Qualidade da política de integração escola-comunidade: educação para a paz?

Vera Lucia Sabongi de RossiI; Eloísa de Mattos HöflingII

IDoutora em Educação e professora titular da Faculdade de Educação da Universidade Estadual de Campinas (UNICAMP). E-mail: derossi@unicamp.br

IIDoutora em Educação e professora aposentada colaboradora da Faculdade de Educação da UNICAMP. E-mail: elohofling@yahoo.com.br

No Brasil, o artigo sexto da Constituição Federal de 1988 reconhece a educação como um direito fundamental de natureza social, que pertence à comunidade e representa uma forma de inserção no mundo da cultura. Para a sociedade que a concretiza, ela se caracteriza como um bem comum, que representa a busca pela continuidade de um modo de vida que, deliberadamente, se escolhe preservar. Para que a comunidade participe de forma ativa, a LDB (1996), em seu artigo 14, estabelece que os sistemas de ensino definam as normas de gestão democrática do ensino público na educação básica, de acordo com suas peculiaridades e princípios de participação da comunidade escolar e local em conselhos escolares ou equivalentes.

No âmbito da lei, a relação escola-comunidade oportuniza a melhoria da qualidade da experiência escolar e do desempenho dos alunos, potencializa práticas educativas, nos momentos de produção de conhecimento, de partilhas coletivas e cooperativas organizacionais, que são também de natureza sociais. Todavia, apesar das inúmeras formas de defesas e resistências produzidas por esta relação escola-comunidade, nessa organização espacio-temporal ampliada circula também um imaginário articulado, implícita e explicitamente, com o poder instituído, cerceado pelo monopólio da palavra legítima e da significação válida que, por vezes, perpassa processos decisórios, ainda que democráticos e colegiados.

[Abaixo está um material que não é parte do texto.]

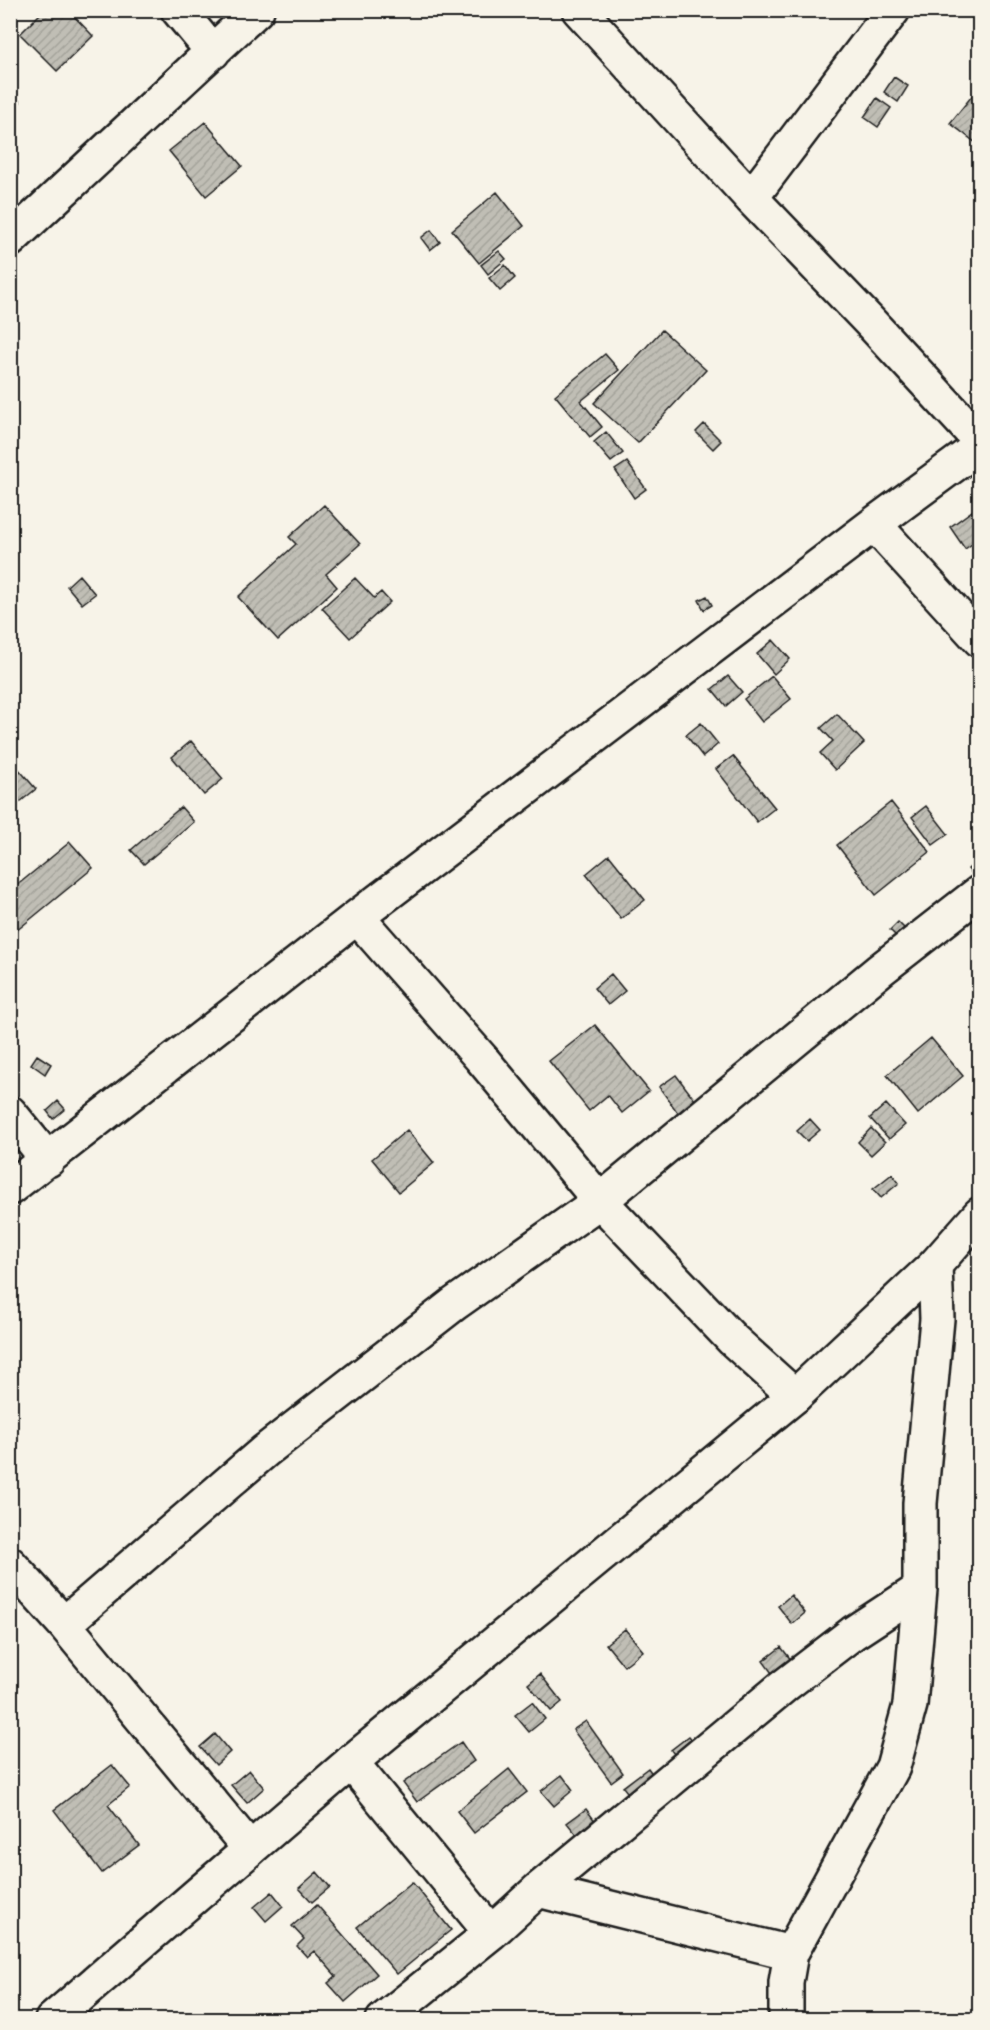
<svg xmlns="http://www.w3.org/2000/svg" width="990" height="2030" font-family="Sriracha,sans-serif">
	<style>
		.building { fill: url(#building-hatch); stroke: #1c1c1c; stroke-width: 1.5 }
		.lines { fill: none; stroke-linecap: round; stroke-linejoin: round }
		.street-casing { stroke: #1c1c1c; stroke-width: 38 }
		.secondary-casing { stroke: #1c1c1c; stroke-width: 38 }
		.street { stroke: #f7f3e8; stroke-width: 33 }
		.secondary { stroke: #f7f3e8; stroke-width: 33 }
	</style>
	<defs>
		<pattern id="building-hatch" width="6" height="6" patternUnits="userSpaceOnUse" patternTransform="scale(1.5)"><rect width="6" height="6" fill="#c0beb5"/><path d="M-1 1l2-2M0 6l6-6M5 7l2-2" fill="none" stroke="#a4a39b"/></pattern>
	</defs>
	<rect width="100%" height="100%" fill="#f7f3e8"/>
	<filter id="ink" filterUnits="userSpaceOnUse"><feTurbulence type="fractalNoise" baseFrequency=".0167" numOctaves="2"/><feDisplacementMap in="SourceGraphic" scale="12" xChannelSelector="R" yChannelSelector="G"/><feConvolveMatrix kernelMatrix="1 2 1 2 8 2 1 2 1" color-interpolation-filters="sRGB"/></filter>
	<g filter="url(#ink)">
		<path class="building" d="M 44,10 L 68,10 L 93,36 L 57,71 L 20,34 Z
			M 894,77 L 908,86 L 898,102 L 884,92 Z
			M 976,91 L 980,94 L 980,146 L 950,123 Z
			M 10,92 L 20,102 L 10,111 Z
			M 877,98 L 891,108 L 878,127 L 864,117 Z
			M 205,122 L 242,166 L 206,196 L 169,151 Z
			M 497,192 L 524,226 L 479,263 L 452,230 Z
			M 10,204 L 17,210 L 10,216 Z
			M 431,230 L 440,242 L 430,250 L 421,238 Z
			M 499,251 L 506,259 L 488,274 L 481,265 Z
			M 505,265 L 515,278 L 500,291 L 489,278 Z
			M 662,330 L 706,370 L 638,443 L 594,403 Z
			M 605,354 L 619,370 L 581,401 L 602,427 L 590,437 L 555,395 Z
			M 704,424 L 721,441 L 713,449 L 696,432 Z
			M 606,432 L 623,453 L 611,462 L 594,442 Z
			M 627,462 L 646,489 L 634,498 L 615,470 Z
			M 324,505 L 360,544 L 326,574 L 337,587 L 278,640 L 238,597 L 296,544 L 289,537 Z
			M 972,511 L 980,521 L 980,538 L 965,549 L 950,527 Z
			M 79,575 L 95,594 L 82,604 L 67,586 Z
			M 355,578 L 374,598 L 381,592 L 390,602 L 350,638 L 322,608 Z
			M 707,596 L 712,605 L 704,610 L 699,600 Z
			M 773,640 L 790,659 L 774,674 L 757,654 Z
			M 728,676 L 742,692 L 726,706 L 712,689 Z
			M 772,676 L 791,699 L 762,722 L 744,699 Z
			M 837,714 L 864,743 L 835,770 L 820,753 L 833,741 L 821,728 Z
			M 701,723 L 718,744 L 703,757 L 686,735 Z
			M 191,741 L 223,779 L 204,795 L 172,757 Z
			M 733,756 L 775,808 L 757,822 L 716,769 Z
			M 16,766 L 36,789 L 10,810 L 10,771 Z
			M 891,802 L 930,852 L 876,895 L 837,845 Z
			M 926,806 L 948,834 L 933,845 L 912,817 Z
			M 181,807 L 194,822 L 144,864 L 131,850 Z
			M 70,842 L 93,868 L 10,936 L 10,891 Z
			M 609,855 L 645,900 L 621,919 L 586,874 Z
			M 977,861 L 980,864 L 980,877 L 977,879 L 968,869 Z
			M 898,922 L 908,932 L 900,940 L 890,930 Z
			M 611,974 L 625,991 L 608,1005 L 594,988 Z
			M 595,1025 L 649,1091 L 622,1113 L 608,1095 L 589,1111 L 549,1061 Z
			M 931,1038 L 963,1076 L 918,1114 L 887,1075 Z
			M 37,1055 L 51,1064 L 45,1074 L 31,1064 Z
			M 676,1075 L 695,1100 L 678,1113 L 659,1087 Z
			M 58,1101 L 65,1109 L 53,1119 L 47,1111 Z
			M 886,1104 L 905,1125 L 889,1139 L 870,1118 Z
			M 810,1119 L 820,1130 L 807,1141 L 797,1131 Z
			M 871,1128 L 885,1142 L 871,1155 L 858,1142 Z
			M 407,1130 L 434,1163 L 399,1192 L 372,1159 Z
			M 892,1174 L 899,1183 L 881,1198 L 873,1189 Z
			M 791,1595 L 805,1613 L 792,1624 L 778,1606 Z
			M 625,1629 L 643,1651 L 624,1666 L 606,1644 Z
			M 781,1647 L 795,1665 L 777,1680 L 763,1661 Z
			M 540,1674 L 562,1702 L 551,1711 L 528,1684 Z
			M 532,1702 L 545,1719 L 529,1732 L 515,1715 Z
			M 586,1721 L 623,1773 L 611,1782 L 573,1730 Z
			M 215,1734 L 230,1752 L 216,1765 L 200,1747 Z
			M 689,1736 L 698,1747 L 679,1761 L 671,1750 Z
			M 461,1742 L 474,1761 L 417,1802 L 403,1783 Z
			M 112,1765 L 130,1787 L 108,1805 L 139,1845 L 102,1873 L 54,1810 Z
			M 648,1768 L 658,1782 L 634,1801 L 623,1787 Z
			M 509,1769 L 527,1792 L 474,1833 L 457,1811 Z
			M 249,1770 L 264,1788 L 247,1803 L 231,1785 Z
			M 562,1775 L 573,1790 L 554,1806 L 541,1791 Z
			M 586,1809 L 599,1826 L 581,1840 L 567,1823 Z
			M 317,1872 L 330,1887 L 312,1902 L 299,1888 Z
			M 412,1882 L 451,1930 L 397,1974 L 357,1927 Z
			M 272,1892 L 283,1906 L 266,1921 L 254,1907 Z
			M 317,1905 L 377,1974 L 345,2002 L 328,1983 L 336,1976 L 314,1951 L 307,1957 L 297,1946 L 304,1939 L 292,1926 Z"/>
		<g class="lines">
			<defs>
				<path id="street" d="M 178,10 L 213,52
					M 579,10 L 751,198 L 869,321 L 980,441
					M 751,198 L 893,10
					M 10,240 L 257,10
					M 874,524 L 980,640
					M 357,917 L 481,1058 L 600,1201 L 733,1340 L 795,1396
					M 10,1113 L 48,1160
					M 10,1188 L 357,917 L 874,524 L 980,446
					M 10,1564 L 64,1624
					M 351,1762 L 491,1933 L 538,1890 L 784,1686 L 853,1633 L 920,1589
					M 250,1849 L 64,1624 L 265,1451 L 454,1304 L 600,1201 L 880,970 L 980,892
					M 538,1890 L 791,1953
					M 383,2020 L 491,1933
					M 786,2020 L 786,1982 L 791,1953 L 893,1767 L 910,1705 L 920,1589 L 920,1503 L 937,1319 L 935,1265"/>
				<path id="secondary" d="M 52,2020 L 351,1762 L 795,1396 L 935,1265 L 980,1214"/>
			</defs>
			<use href="#street" class="street-casing"/>
			<use href="#secondary" class="secondary-casing"/>
			<use href="#street" class="street"/>
			<use href="#secondary" class="secondary"/>
		</g>
	</g>
	<rect width="990" height="2030" fill="none" stroke="#f7f3e8" stroke-width="36"/>
	<rect x="18" y="18" width="954" height="1994" fill="none" stroke="#1c1c1c" stroke-width="2" filter="url(#ink)"/>
</svg>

A escola não escapa das tramas históricas e dos jogos do micro e do macropoder, ou seja, das antinomias constitutivas do mundo moderno e contemporâneo envoltas em teorias, normatizações e práticas educativas que pretendem libertar e, ao mesmo tempo, moldar o indivíduo, segundo padrões sociais de comportamento, tornando-o produtivo e integrado.

Graças aos conservadores e seus aliados no campo midiático, em escala planetária, são difundidos temas e termos isolados com aparência técnica, que se tornam palavras de ordem políticas, naturalizando esquemas do pensamento neoliberal dos últimos anos (Bourdieu, 1999). Temas e palavras que pretendem regular práticas e definir necessidades sociais da população. Entre as temáticas mais recorrentes, que se tornaram eixos da reforma educativa dos anos de 1990, encontram-se as articuladas à qualidade da educação e suas metas de qualidade de ensino na instituição escolar. No caso do tema da cultura da paz, há um movimento semelhante - quiçá mais sutil, mais difuso e, portanto, mais audacioso - de promoção da qualidade de vida pela via da escola.

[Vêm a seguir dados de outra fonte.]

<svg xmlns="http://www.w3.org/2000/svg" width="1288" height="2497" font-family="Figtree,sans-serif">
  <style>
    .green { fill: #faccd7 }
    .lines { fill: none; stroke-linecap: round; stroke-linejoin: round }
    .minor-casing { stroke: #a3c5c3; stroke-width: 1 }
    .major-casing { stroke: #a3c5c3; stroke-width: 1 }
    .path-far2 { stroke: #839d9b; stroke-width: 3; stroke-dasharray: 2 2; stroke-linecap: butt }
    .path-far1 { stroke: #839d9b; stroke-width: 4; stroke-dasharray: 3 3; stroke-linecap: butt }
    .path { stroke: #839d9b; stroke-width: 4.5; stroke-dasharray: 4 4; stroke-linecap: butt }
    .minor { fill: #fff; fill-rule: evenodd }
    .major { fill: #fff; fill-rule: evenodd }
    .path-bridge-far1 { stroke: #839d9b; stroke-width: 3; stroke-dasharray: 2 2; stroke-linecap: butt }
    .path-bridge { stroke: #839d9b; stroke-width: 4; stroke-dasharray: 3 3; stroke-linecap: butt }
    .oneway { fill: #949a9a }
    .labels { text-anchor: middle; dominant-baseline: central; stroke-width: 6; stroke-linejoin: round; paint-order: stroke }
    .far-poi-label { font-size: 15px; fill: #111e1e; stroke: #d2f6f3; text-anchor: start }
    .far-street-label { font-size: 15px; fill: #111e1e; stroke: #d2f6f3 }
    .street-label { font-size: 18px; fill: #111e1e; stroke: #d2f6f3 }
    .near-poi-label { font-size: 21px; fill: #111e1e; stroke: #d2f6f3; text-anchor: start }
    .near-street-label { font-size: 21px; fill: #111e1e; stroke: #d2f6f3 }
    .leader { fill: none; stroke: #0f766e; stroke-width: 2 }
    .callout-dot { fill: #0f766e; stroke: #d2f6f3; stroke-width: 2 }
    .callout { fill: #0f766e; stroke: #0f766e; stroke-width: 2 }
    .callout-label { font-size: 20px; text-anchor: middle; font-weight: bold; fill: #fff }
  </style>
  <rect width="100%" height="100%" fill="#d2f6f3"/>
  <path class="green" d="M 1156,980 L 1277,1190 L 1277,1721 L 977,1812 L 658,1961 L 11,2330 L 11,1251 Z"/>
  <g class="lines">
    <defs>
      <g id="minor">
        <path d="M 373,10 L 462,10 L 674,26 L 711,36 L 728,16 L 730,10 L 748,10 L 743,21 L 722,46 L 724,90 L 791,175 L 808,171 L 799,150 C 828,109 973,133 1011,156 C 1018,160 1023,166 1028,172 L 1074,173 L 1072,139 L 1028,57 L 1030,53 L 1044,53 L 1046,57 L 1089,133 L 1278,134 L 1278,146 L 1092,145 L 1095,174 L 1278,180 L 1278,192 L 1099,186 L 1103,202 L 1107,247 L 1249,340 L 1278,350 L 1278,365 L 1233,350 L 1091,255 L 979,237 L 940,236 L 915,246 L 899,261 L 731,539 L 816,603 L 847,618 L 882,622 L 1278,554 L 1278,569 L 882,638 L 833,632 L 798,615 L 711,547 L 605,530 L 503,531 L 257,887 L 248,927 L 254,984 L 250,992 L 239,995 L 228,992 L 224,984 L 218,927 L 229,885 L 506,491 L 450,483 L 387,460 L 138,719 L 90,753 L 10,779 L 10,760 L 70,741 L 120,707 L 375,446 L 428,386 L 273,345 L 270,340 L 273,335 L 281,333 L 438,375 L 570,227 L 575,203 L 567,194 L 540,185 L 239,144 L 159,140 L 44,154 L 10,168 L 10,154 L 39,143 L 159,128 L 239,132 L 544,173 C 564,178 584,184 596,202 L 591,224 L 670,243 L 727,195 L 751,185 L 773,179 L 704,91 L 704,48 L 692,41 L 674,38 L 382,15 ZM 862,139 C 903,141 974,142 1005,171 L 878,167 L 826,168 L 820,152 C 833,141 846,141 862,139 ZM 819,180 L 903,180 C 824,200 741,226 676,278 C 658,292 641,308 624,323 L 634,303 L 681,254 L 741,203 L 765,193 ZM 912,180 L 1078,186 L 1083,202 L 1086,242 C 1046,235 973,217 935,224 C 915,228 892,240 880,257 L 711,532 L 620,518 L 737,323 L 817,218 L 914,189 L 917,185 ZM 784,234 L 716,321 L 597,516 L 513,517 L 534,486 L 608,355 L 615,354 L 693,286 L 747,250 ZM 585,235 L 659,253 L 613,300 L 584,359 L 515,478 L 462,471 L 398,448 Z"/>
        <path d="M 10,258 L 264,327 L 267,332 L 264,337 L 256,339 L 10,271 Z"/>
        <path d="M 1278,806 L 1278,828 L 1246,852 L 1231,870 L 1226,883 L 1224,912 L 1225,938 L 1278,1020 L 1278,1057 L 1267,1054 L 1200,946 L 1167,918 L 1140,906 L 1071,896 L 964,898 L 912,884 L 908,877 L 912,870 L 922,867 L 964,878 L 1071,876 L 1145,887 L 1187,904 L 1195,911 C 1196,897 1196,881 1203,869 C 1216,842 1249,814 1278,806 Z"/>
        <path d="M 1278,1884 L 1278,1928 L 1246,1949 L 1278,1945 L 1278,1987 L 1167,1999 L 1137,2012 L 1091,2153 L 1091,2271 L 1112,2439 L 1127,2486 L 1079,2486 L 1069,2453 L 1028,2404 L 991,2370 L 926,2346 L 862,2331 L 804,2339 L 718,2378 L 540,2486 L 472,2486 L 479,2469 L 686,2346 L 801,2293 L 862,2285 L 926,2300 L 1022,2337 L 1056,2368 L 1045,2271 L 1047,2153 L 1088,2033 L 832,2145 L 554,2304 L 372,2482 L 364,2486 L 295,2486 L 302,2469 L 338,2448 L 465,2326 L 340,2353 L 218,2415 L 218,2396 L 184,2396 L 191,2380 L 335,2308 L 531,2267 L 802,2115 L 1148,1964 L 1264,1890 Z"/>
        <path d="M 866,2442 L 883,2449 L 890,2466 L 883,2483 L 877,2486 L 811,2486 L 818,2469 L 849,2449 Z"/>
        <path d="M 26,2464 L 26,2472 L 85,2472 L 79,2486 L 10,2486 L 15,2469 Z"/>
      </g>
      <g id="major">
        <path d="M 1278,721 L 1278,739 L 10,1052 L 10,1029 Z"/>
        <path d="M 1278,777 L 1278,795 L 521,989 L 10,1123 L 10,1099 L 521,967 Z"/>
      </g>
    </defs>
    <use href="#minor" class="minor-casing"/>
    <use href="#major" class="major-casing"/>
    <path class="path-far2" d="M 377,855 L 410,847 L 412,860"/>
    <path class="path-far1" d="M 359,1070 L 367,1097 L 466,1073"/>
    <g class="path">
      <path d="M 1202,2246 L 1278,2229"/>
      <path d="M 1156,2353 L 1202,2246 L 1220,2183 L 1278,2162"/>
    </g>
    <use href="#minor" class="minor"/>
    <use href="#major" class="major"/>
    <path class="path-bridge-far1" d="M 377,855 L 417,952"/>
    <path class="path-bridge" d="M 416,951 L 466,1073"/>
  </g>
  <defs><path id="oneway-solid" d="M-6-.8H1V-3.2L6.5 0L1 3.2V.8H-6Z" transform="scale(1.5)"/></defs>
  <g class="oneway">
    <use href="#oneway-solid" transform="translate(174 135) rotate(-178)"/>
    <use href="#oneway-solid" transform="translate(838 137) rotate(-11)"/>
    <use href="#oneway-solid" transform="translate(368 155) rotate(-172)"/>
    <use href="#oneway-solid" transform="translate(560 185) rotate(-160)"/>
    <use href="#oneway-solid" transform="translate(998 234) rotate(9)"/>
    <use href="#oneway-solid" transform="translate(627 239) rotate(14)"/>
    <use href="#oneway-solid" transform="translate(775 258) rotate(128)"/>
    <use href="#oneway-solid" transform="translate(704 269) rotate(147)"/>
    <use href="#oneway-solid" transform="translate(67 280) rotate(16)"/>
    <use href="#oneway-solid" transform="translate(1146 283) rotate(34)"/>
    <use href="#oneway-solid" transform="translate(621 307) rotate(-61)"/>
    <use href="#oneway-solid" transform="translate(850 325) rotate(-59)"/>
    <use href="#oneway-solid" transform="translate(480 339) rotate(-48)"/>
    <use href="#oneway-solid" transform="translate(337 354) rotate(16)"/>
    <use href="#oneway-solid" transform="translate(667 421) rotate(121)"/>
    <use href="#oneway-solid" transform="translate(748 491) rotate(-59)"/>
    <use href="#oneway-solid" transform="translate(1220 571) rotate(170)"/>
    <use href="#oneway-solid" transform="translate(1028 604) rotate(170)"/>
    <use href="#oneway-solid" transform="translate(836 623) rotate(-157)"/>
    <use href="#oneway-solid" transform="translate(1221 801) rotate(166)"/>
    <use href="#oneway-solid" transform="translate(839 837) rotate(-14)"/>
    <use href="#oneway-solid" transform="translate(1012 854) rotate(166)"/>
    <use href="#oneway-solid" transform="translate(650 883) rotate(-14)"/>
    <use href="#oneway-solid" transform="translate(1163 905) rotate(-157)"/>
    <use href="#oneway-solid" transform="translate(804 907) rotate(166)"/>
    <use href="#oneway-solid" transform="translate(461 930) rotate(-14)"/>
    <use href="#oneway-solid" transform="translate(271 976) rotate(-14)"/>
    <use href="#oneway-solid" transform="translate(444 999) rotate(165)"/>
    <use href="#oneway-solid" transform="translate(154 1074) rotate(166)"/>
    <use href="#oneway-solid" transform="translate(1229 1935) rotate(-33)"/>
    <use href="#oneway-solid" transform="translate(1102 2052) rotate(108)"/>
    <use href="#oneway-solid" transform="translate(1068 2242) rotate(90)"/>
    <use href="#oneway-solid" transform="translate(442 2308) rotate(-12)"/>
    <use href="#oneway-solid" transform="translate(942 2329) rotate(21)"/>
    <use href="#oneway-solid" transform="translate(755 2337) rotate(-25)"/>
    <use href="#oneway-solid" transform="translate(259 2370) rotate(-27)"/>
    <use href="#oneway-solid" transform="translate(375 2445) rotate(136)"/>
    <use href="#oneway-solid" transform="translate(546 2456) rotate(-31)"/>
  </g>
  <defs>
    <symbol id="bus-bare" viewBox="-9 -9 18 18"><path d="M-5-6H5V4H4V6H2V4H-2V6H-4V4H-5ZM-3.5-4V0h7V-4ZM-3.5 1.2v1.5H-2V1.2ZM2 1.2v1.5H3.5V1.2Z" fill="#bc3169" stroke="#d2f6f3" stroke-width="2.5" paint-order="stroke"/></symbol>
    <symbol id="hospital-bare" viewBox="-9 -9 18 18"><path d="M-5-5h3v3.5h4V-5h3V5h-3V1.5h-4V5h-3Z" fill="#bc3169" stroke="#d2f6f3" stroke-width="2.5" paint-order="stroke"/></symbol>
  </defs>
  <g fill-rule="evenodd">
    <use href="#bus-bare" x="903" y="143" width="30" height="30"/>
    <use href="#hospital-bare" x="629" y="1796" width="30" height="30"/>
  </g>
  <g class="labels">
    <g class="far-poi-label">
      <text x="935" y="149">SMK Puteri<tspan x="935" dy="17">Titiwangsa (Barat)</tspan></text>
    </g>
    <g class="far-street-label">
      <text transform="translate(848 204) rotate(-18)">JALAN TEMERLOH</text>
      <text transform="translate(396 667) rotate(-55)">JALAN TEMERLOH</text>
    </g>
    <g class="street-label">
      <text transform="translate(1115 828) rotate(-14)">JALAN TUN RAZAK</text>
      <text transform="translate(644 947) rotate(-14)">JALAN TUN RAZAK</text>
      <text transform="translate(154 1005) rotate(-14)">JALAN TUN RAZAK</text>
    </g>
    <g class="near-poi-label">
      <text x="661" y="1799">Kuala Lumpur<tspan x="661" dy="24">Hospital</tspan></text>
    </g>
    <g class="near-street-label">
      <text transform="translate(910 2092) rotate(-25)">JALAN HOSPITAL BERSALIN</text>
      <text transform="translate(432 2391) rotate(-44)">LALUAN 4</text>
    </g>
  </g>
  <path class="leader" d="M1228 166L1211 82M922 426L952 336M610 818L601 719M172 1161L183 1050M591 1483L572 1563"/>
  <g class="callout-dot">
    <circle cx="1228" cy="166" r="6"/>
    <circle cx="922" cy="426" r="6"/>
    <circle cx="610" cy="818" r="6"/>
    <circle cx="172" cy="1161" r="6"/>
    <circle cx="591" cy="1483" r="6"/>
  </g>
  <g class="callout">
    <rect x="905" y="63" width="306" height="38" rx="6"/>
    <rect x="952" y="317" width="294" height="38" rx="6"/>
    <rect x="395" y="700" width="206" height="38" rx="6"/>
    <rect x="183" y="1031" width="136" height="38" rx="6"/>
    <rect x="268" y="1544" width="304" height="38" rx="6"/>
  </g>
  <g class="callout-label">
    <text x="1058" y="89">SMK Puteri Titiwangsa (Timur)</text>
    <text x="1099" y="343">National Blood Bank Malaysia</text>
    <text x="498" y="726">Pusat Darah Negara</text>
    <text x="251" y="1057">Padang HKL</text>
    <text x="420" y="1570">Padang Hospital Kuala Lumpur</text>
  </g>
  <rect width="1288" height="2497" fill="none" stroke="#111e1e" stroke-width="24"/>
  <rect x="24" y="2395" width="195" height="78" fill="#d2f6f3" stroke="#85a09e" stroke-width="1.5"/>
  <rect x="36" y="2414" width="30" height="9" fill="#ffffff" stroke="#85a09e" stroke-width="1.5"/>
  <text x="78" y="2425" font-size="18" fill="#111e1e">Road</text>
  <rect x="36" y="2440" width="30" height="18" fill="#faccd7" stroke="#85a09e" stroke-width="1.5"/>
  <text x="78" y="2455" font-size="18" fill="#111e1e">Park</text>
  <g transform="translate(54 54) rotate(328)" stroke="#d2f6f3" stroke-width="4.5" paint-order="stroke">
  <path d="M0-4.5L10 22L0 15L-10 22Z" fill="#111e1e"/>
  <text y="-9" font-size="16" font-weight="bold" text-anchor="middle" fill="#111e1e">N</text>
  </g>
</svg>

Nos anos de 1990, a ONU e a UNESCO convocaram especialistas de todo o mundo para compor a Comissão Internacional sobre Educação para o século XXI. Nos documentos oficiais, encontram-se as diretrizes políticas e pedagógicas contemporâneas da cultura da paz que foram internacionalizadas, com o objetivo de fazer recuar a pobreza, a exclusão social, as incompreensões e a guerra. Divulgadas por toda a America Latina, tais diretrizes materializaram-se nos estados brasileiros pela via do Programa Escola da Família, afinado ao conceito de qualidade educativa da política educacional projetada a partir de 2003.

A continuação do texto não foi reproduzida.